Wenn der Anfangszauber zum Hindernis wird.
Die Sonne war untergegangen und es war dunkel geworden. Und siehe, ein rauchender Ofen und eine lodernde Fackel waren da; sie fuhren zwischen jenen Fleischstücken hindurch.
Gen 15,17
Eva und Martin sind mit ihren Anfang Zwanzig Urgesteine im Jugendverband. Mehr als die Hälfte ihres Lebens verbrachten sie hier, ob als Grüppling, als Gruppenleiter oder nun seit drei Jahren als Leiterrundenbegleiterin. Als solche betreuen sie ein zwölfköpfiges Team von Leitenden, bilden sie fort, geben ihnen Feedback und sind deren Backup. Die Gruppe startete damals mit viel Elan.
Aber zu Beginn des dritten Schuljahres schien die Luft draußen zu sein. Das ist nicht ungewöhnlich. Die Pubertät hat ihre Grüpplinge erfasst. Sie selbst haben vielleicht neue Freundeskreise erschlossen. Untereinander haben sich Spannungen entwickelt. Aber niemand wagt sie zu benennen, aus Angst den vermeintlichen Anfangszauber zu verraten. Die Gruppenleiter drücken ihre Motivationslosigkeit klar aus. Sehen auch selbst, dass letztlich sie sich für ihren Einsatz immer wieder neu entscheiden müssen. Aber es gibt eben auch unzählig viel Anderes, das sie derzeit mehr begeistert. Ihre beiden Begleiter haben schon die verschiedensten Motivationsstrategien ausprobiert. Mal zeigten sie sich verständnisvoll, mal forderten sie ein. Austauschrunden im Team sowie Einzelgespräche wurden geführt. Im Januar fand ein Übernachtungswochenende für 80 Kinder statt. Die Vorbereitungen liefen gruppendynamisch nicht gut. Doch die Begeisterung der Kinder berührte die ausgelaugten Seelen der Leitenden. Wenige Wochen später zogen sie sich für ein Wochenende zurück, um das nächste zweiwöchige Sommerlager zu planen. Eva und Martin liegt ihr Team sehr am Herzen und sie überlegten intensiv, welche Übungen der Gruppe in ihrer derzeitigen Dynamik helfen könnten. Vor drei Jahren hatten die frischgewählten Leitenden jeweils einen Brief an ihre imaginäre Tante schreiben sollen, in dem sie ihre Beweggründe für das Amt schildern sollten. In der ersten Übung wollte diese „Tante“ nun wissen, wie die Gründe nach knapp drei Jahren aussehen würden. Anschließend sollte die Gruppe sich bei einem Wettbewerb „Die beste Leiru 2024“ mit ihren Stärken und Schwächen präsentieren. Ziel der Übungen war der Versuch nach all den Hochs und Tiefs auf ihrem gemeinsamen Weg mehr Sicherheit zu haben, um von der Phase des Anfangszaubers in die geprüfte Vertrautheit zu wachsen.

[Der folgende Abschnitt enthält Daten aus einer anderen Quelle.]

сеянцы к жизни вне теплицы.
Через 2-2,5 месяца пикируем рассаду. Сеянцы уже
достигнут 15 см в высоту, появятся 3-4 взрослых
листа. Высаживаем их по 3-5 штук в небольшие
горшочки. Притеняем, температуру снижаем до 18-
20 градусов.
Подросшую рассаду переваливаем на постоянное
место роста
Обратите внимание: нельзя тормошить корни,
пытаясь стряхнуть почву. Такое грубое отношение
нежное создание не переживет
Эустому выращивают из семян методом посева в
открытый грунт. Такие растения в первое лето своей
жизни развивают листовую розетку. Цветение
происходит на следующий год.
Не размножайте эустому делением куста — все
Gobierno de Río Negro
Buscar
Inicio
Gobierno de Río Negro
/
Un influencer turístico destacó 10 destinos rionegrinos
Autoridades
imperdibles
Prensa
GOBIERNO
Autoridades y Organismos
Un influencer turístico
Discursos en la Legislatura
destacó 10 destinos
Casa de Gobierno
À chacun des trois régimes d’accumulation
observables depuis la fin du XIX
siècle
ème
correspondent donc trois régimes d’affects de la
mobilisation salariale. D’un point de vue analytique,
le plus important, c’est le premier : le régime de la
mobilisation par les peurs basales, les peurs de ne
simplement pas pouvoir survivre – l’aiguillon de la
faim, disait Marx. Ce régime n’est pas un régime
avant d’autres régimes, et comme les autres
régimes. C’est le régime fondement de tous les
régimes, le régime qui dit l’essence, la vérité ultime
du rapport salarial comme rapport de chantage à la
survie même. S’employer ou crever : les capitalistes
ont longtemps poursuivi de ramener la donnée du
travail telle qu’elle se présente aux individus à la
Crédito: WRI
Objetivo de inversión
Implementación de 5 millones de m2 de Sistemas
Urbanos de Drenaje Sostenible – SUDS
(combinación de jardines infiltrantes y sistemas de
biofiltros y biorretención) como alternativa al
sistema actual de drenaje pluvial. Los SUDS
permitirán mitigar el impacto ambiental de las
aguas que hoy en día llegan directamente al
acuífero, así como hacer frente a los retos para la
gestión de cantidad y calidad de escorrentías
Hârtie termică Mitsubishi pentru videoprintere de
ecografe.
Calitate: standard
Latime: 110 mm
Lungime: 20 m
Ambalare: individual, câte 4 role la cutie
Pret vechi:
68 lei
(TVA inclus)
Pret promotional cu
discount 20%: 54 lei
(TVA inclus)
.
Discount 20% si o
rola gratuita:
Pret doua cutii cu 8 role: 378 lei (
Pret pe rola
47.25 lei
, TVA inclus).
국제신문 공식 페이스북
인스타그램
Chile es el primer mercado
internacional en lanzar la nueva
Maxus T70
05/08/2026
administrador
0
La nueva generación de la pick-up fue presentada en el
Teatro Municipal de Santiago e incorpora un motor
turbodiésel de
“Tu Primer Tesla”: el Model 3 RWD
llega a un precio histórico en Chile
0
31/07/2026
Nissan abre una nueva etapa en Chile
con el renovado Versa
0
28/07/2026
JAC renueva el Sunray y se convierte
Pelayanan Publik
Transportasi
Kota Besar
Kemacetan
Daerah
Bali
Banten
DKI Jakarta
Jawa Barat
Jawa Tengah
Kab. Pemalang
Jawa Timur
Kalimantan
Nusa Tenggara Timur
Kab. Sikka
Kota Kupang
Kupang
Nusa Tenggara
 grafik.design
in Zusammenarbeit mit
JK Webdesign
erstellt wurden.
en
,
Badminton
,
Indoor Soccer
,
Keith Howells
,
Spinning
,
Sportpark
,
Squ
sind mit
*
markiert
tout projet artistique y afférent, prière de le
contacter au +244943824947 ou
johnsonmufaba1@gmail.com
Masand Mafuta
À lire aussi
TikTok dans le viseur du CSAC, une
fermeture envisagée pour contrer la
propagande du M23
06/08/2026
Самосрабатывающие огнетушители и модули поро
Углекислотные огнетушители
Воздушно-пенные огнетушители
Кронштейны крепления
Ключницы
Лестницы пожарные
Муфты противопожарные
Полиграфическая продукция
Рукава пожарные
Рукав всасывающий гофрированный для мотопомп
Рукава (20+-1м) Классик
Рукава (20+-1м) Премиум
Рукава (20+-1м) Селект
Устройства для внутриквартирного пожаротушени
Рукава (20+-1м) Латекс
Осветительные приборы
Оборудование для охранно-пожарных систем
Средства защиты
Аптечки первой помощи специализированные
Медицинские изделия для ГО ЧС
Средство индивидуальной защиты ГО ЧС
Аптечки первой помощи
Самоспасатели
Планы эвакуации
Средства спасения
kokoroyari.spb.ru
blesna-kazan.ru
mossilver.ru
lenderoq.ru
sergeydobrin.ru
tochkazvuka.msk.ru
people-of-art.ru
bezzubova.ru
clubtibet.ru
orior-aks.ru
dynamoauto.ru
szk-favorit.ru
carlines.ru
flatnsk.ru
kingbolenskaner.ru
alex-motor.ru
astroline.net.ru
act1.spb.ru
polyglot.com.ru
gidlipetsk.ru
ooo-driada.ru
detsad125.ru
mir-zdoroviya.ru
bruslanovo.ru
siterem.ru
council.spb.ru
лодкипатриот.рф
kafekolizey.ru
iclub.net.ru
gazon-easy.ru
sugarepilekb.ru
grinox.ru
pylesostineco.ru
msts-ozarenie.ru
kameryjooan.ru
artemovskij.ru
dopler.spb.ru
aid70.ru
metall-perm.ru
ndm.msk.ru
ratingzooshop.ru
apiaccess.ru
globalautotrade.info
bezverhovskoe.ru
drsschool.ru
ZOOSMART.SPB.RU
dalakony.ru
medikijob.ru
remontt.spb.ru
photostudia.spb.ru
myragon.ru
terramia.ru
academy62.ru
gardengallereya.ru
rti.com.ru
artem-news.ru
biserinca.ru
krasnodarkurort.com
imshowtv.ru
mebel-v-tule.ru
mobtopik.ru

Abrams Versuch scheint gescheitert zu sein. Nach all den Hochs und Tiefs auf seinem Weg sehnt er sich nach Sicherheit. Wird Gott je seine Verheißung erfüllen? Mit den geteilten Tieren fordert er einen gegenseitigen Bundesschluss ein. Es ist ein uraltes Ritual, wie Nico ter Linden in seinem Genesiskommentar erklärt. Die Vertragspartner schreiten durch die gegenüber aufgelegten Hälften der Tiere hindurch und schwören sich: „Gleich den zwei Hälften dieser Tiere, gleich der Turtel und der Taube, so gehören auch wir zueinander. Zwischen uns sei ein Blutband, das uns fortan verbindet. Bricht einer das hier gegebene Wort, dann möge es ihm wie diesen Opfertieren ergehen. Aas den Geiern möge er sein.“ Aber statt Gott erscheinen nur die Geier. Mit aller Kraft verjagt Abram die Aasfresser und fällt enttäuscht in tiefen Schlaf. Wie im Traum schenkt Gott ihm die ersehnte Sicherheit, indem er das Ritual vollzieht.
Die Gruppe ließ sich auf die Übungen ein. Eine jugendliche Ernsthaftigkeit lag in der Luft. Die Präsentation war gut, aber noch zu oberflächlich für die notwendige Reifung. Eva und Martin waren ein wenig enttäuscht. Aber dann bat die Gruppe, dass sie gerne noch unter sich weiterreden würden. Stunden vergingen, die Nacht war vorgerückt, bis sich endlich die Tür öffnete. Ein neuer Teamgeist strömte aus dem Raum. Der Anfangszauber war schließlich einer geprüften Vertrautheit gewichen.